法治国家である以上、行政府は、国民や立法府からの批判的検討を受ける必要がある。首相が『人事の問題なのでお答えを控える』と言うとき、彼は『なぜ外されたのか分かるよね?』と目配せをしている。国民の忖度を期待している。そうさせない対策が必要」

「日本の歴史を振り返れば、政権や指導者が国民に十分な説明をしなくなりやすいのは、対外関係が緊張し安全保障問題が深刻化したときだった。それが結果的に国民に不利益をもたらしたことも歴史は語っている」

「(私が外されたのは)大衆的な影響力を警戒されたのだろう。任命拒否問題の本質は、法を改正せず、必要な説明をしないまま解釈変更を行った点にあり、それは集団的自衛権の問題や検察庁幹部の定年延長問題とも地続き。

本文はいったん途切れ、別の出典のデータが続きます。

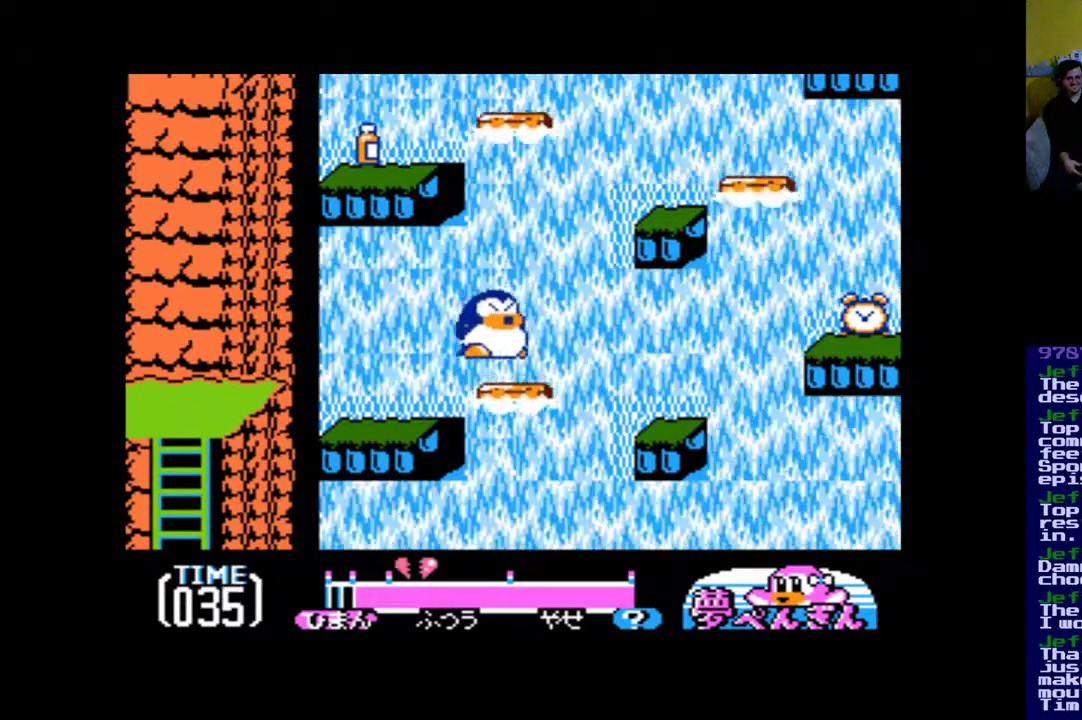
{"buttons": ["B", "DPAD_RIGHT"], "events": [[17, "DPAD_RIGHT", "down"], [217, "DPAD_RIGHT", "up"], [283, "DPAD_RIGHT", "down"], [317, "B", "down"]]}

私がそれを説明することができる人間だから不都合なのでは」


※ココから!

「6人という数字は象徴的に使われたのではないか」

「前回17年に105人の新会員が任命された際、当時の学術会議会長は政府側から要求されて『事前調整』に応じた。推薦者の名簿に本来の人数より6人多い111人の名前を書いた」

「今回、山極寿一会長(当時)は事前調整に応じず、初めから105人ぴったりの推薦名簿を提出。それに対する政権の反応が私たち6人を外す決定。
「『次回は2017年のように6人多く書いて来いよ』というシグナルなのでしょう」

名著「それでも日本人は戦争を選んだ」の筆者、加藤陽子さん。
生粋の研究者だけあって、ここまでのコトの運び方もとても慎重で緻密だ。

「この件が始まって以降、記録として残すために日記をつけています」

「日記には学術会議のことだけでなく、その日の新規感染者数などコロナ禍の情報も書いています。社会の雰囲気や同時代的な偶然性も含めて記録するためです」

「ひと様の前に顔を出して語ることには積極的ではありませんでした。研究者としての就職を控えた人たちを大学で多く指導しているので、彼らの未来に何か負の影響が及んではいけないと懸念したのが要因です」

「今、インタビューに応じたのは、ひとつには政府とのやりとりが先月末で一区切りを迎えたこと。もう一つは、報道機関などによる調査が進んで、学術会議の自律性が前政権の時代から何年もかけて掘り崩されてきた過程が明らかにされたこと。関係者に迷惑をかけずに私が発言できる状況が整ってきたと判断した」


問題は、こうした優れた研究者が胆力ある行動を示しても、私たちの社会がそれに応えられないってことですね。